Parenthesis mainly contains the followings
- syllabic characters (to indicate pronunciation)
- Different last names (because of marriage?)
- nick name
- Native Name in the native language, when original name is English name (or whatever language predominant in the country they're at)
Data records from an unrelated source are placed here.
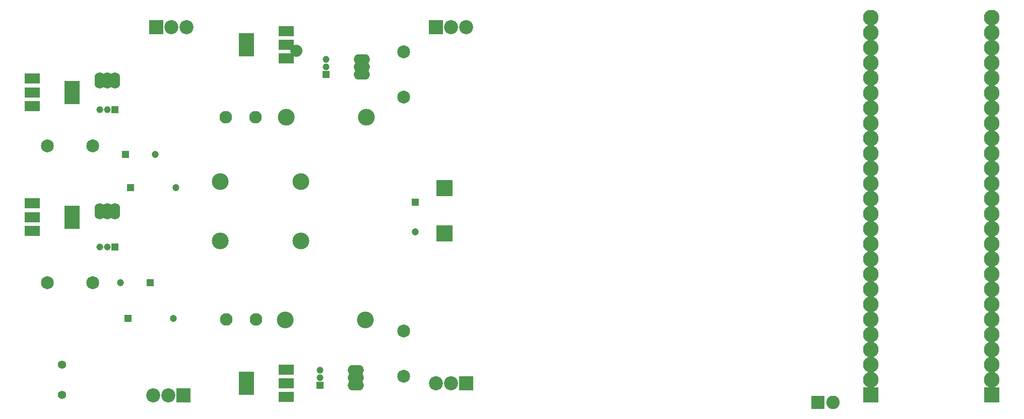
<source format=gts>
%FSTAX23Y23*%
%MOIN*%
%SFA1B1*%

%IPPOS*%
%ADD20R,0.104800X0.155980*%
%ADD21R,0.104800X0.065430*%
%ADD22C,0.085120*%
%ADD23C,0.055000*%
%ADD24C,0.103860*%
%ADD25R,0.103860X0.103860*%
%ADD26C,0.110710*%
%ADD27C,0.047240*%
%ADD28R,0.047240X0.047240*%
%ADD29O,0.108740X0.069370*%
%ADD30O,0.108740X0.069370*%
%ADD31C,0.045280*%
%ADD32R,0.045280X0.045280*%
%ADD33R,0.047240X0.047240*%
%ADD34C,0.089060*%
%ADD35R,0.089060X0.089060*%
%ADD36R,0.045280X0.045280*%
%ADD37O,0.069370X0.108740*%
%ADD38O,0.069370X0.108740*%
%ADD39R,0.092990X0.092990*%
%ADD40C,0.092990*%
%ADD41R,0.110000X0.110000*%
%ADD42C,0.083150*%
%ADD43C,0.080000*%
%LNpcb1-1*%
%LPD*%
G54D20*
X00368Y01377D03*
Y02204D03*
X01521Y00275D03*
Y02519D03*
G54D21*
X00104Y01287D03*
Y01377D03*
Y01468D03*
Y02114D03*
Y02204D03*
Y02295D03*
X01785Y00185D03*
Y00275D03*
Y00366D03*
Y02429D03*
Y02519D03*
Y0261D03*
G54D22*
X02559Y02172D03*
Y02472D03*
X00204Y00944D03*
X00504D03*
X02559Y00622D03*
Y00322D03*
X00204Y0185D03*
X00504D03*
G54D23*
X003Y002D03*
Y004D03*
G54D24*
X0565Y027D03*
Y026D03*
Y025D03*
Y024D03*
Y023D03*
Y022D03*
Y021D03*
Y02D03*
Y019D03*
Y018D03*
Y017D03*
Y016D03*
Y015D03*
Y014D03*
Y013D03*
Y012D03*
Y011D03*
Y01D03*
Y009D03*
Y008D03*
Y007D03*
Y006D03*
Y005D03*
Y004D03*
Y003D03*
X0645Y027D03*
Y026D03*
Y025D03*
Y024D03*
Y023D03*
Y022D03*
Y021D03*
Y02D03*
Y019D03*
Y018D03*
Y017D03*
Y016D03*
Y015D03*
Y014D03*
Y003D03*
Y004D03*
Y005D03*
Y006D03*
Y007D03*
Y008D03*
Y009D03*
Y01D03*
Y011D03*
Y012D03*
Y013D03*
G54D25*
X0565Y002D03*
X0645D03*
G54D26*
X01777Y00695D03*
X02308D03*
X01879Y01614D03*
X01348D03*
Y0122D03*
X01879D03*
X02313Y02038D03*
X01782D03*
G54D27*
X00688Y00944D03*
X00916Y01794D03*
X02637Y01279D03*
X01055Y01574D03*
X01038Y00705D03*
G54D28*
X00885Y00944D03*
X00719Y01794D03*
X00755Y01574D03*
X00737Y00705D03*
G54D29*
X02244Y00364D03*
Y00264D03*
X02283Y02422D03*
Y02322D03*
G54D30*
X02244Y00314D03*
X02283Y02372D03*
G54D31*
X02007Y00364D03*
Y00314D03*
X02047Y02422D03*
Y02372D03*
X0055Y0118D03*
X006D03*
X0055Y0209D03*
X006D03*
G54D32*
X02007Y00264D03*
X02047Y02322D03*
G54D33*
X02637Y01476D03*
G54D34*
X054Y0015D03*
G54D35*
X053Y0015D03*
G54D36*
X0065Y0118D03*
Y0209D03*
G54D37*
X00651Y01417D03*
X00551D03*
X00651Y02283D03*
X00551D03*
G54D38*
X00601Y01417D03*
Y02283D03*
G54D39*
X02974Y00275D03*
X00923Y02637D03*
X01102Y00196D03*
X02774Y02637D03*
G54D40*
X02874Y00275D03*
X02774D03*
X01123Y02637D03*
X01023D03*
X00902Y00196D03*
X01002D03*
X02974Y02637D03*
X02874D03*
G54D41*
X0283Y0127D03*
Y0157D03*
G54D42*
X01384Y02038D03*
X01581D03*
X01584Y007D03*
X01388D03*
G54D43*
X0185Y0248D03*
M02*
</source>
many of them are valid names, so simply removing the () portion would be enough and we can treat them as the rest of the names. 

## Conclusion

While majority of the collected names are valid, there are a lot of anomalies included in the data. Best way to clean up and organize the data probably is to
1. extract names that contains the searched last name (posisble problem though, is that this might miss the different representations of last name, in Hira and Katakana and romans)
2. investigate the index of the last name in the name, to make sure the order of Last and First name. (reverse back if reversed)
3. check the presence of white space between last and first name. 
4. separate into last and first name
5. extract unique first names and put syllabic characters (use this [website](https://kanji.reader.bz/))

Then add the unique name lists of Hiragana, Kanji and Katakana to the Faker module.

Alongside of that, for data with ()s, we can simply remove the () and its contents, and put them into the pipeline above. 

Also, try using that Regex to extract Japanese letter for simpler version of the name.